Avec les attaques israélo-américaines sur l’Iran et les ripostes iraniennes, la Corne de l’Afrique (et notamment Djibouti) est aux premières loges de l’embrasement du Moyen-Orient. Plus à l’Ouest, Éthiopie et Érythrée se rapprochent à nouveau d’un affrontement tandis que le Soudan s’enlise dans une guerre civile sous perfusion extérieure. Du Sahel au golfe de Guinée, la menace djihadiste s’installe, profitant de réponses fragmentées.
Afrique - Le continent africain dans la tourmente, de la mer Rouge au golfe de Guinée
Africa—The African Continent in Torment—From the Red Sea to the Gulf of Guinea
With the attacks on Iran by the United States and Israel, and the Iranian retaliation, the Horn of Africa (Djibouti in particular) finds itself on the front line of the turmoil in the Middle East. Further West, Ethiopia and Eritrea are again close to confrontation whilst Sudan is bogged down in an externally-influenced civil war. An increasing Jihadi threat spreading across the Sahel to the Gulf of Guinea is taking advantage of fragmented reaction.
Le Moyen-Orient s’embrase. L’ayatollah Ali Khamenei a été tué dans un bombardement israélien le 28 février 2026. Depuis, des capitales et des infrastructures des monarchies du Golfe sont visées par des frappes iraniennes. Trop d’inconnues demeurent encore pour mesurer l’ampleur de ses conséquences et la durée probable du conflit. Mais une question s’impose déjà : qu’en sera-t-il de la Corne de l’Afrique ? Une fois encore, la région risque de subir les répercussions d’un conflit dont elle n’est ni à l’origine, ni le théâtre.
La Corne de l’Afrique dans l’onde de choc du Moyen-Orient
Longtemps perçue comme une périphérie turbulente, la Corne de l’Afrique s’est progressivement imposée comme un carrefour stratégique où convergent les rivalités des puissances moyen-orientales. Ce corridor maritime, autrefois simple artère commerciale, est devenu un continuum de sécurité où s’expriment les intérêts et les ambitions de Washington, Pékin, Tel Aviv, Téhéran, Riyad, Abou Dhabi ou encore Ankara.
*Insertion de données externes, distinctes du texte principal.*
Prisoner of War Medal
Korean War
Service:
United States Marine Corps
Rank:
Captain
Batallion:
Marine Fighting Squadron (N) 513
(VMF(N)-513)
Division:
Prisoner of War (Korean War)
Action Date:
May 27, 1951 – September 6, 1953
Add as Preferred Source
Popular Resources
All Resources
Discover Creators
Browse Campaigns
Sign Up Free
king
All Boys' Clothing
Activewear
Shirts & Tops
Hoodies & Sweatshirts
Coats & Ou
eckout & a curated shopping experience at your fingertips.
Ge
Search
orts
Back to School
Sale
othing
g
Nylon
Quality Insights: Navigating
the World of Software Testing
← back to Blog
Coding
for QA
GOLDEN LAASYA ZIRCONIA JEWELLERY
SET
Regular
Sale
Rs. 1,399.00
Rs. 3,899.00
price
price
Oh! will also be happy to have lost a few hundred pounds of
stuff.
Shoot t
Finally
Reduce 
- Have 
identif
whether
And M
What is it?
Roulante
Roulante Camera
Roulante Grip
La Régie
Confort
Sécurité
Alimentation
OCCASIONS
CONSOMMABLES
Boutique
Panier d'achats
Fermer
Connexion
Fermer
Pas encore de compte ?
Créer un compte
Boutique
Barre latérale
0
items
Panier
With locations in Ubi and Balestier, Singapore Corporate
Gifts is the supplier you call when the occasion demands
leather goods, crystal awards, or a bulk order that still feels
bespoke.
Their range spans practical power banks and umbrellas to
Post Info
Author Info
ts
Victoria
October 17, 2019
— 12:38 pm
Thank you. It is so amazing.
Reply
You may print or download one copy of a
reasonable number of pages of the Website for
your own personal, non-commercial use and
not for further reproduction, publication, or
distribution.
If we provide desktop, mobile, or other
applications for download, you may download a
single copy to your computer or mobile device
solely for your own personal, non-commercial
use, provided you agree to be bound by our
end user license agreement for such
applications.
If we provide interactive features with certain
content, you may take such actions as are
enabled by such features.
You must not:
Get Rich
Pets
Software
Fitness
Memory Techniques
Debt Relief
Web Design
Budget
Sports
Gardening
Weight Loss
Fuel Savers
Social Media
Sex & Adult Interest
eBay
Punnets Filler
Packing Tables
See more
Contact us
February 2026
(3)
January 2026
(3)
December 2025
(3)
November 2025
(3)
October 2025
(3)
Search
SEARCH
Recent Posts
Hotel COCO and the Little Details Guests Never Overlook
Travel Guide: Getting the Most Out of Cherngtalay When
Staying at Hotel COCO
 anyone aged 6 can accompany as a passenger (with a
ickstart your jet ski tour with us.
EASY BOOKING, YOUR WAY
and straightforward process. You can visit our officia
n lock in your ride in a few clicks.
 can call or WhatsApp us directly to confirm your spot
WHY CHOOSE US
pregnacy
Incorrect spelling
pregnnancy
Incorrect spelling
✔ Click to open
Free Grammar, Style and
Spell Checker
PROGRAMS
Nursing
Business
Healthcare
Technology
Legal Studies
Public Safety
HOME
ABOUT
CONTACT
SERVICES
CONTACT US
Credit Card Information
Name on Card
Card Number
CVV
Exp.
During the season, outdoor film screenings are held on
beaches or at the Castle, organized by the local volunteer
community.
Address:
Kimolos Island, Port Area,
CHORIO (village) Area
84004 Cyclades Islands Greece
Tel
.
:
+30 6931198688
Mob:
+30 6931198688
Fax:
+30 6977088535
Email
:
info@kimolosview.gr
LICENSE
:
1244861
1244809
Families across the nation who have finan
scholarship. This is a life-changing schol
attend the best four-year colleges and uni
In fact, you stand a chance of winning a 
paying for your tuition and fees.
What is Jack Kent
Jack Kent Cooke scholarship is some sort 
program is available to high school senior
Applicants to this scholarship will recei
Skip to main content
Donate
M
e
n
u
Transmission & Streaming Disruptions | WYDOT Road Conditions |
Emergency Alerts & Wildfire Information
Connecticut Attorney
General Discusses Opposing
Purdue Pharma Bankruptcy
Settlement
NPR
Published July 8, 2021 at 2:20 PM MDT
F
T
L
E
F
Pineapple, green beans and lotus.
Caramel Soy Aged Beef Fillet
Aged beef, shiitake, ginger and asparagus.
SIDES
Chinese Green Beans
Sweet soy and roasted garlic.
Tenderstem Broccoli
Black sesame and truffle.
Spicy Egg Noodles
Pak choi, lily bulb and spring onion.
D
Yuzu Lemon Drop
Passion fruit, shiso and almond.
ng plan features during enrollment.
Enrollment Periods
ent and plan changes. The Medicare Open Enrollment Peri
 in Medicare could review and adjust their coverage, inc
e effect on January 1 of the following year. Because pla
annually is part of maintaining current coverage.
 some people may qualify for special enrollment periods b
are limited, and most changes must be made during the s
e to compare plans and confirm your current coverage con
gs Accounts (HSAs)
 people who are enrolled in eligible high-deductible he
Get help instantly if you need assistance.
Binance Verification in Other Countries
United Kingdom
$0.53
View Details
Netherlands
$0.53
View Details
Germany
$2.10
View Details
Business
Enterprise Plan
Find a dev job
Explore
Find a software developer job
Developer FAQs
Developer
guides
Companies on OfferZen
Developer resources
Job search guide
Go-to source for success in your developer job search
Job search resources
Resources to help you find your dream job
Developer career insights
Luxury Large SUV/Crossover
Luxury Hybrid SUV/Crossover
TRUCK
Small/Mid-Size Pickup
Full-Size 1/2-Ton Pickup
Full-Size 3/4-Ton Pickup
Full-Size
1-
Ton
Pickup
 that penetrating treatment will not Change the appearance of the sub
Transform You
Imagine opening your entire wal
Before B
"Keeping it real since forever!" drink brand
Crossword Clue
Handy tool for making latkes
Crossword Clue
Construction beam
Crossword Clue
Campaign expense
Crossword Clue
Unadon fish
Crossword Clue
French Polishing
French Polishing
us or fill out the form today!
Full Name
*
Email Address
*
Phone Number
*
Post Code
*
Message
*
Le 26 décembre 2025, Israël a reconnu officiellement la République du Somaliland (1). Cette décision visait à sortir Benyamin Netanyahou de l’isolement diplomatique post-Gaza et à renforcer son influence sur le continent africain. Au-delà du symbole, elle offre à l’État hébreu une profondeur stratégique face aux Houthis et à l’influence croissante de l’Iran et de la Turquie en direction de l’Afrique. Elle s’inscrit dans l’ambitieux « hexagone d’alliances » présenté par Netanyahou (2) en février 2026 et redessine le rapport de force autour de la mer Rouge. D’un côté, l’axe de Berbera qui s’articule autour d’Israël, des Émirats arabes unis (EAU), de l’Éthiopie et du Somaliland ; de l’autre, l’axe de Mogadiscio structuré autour de la Turquie, de l’Arabie saoudite et de la Somalie.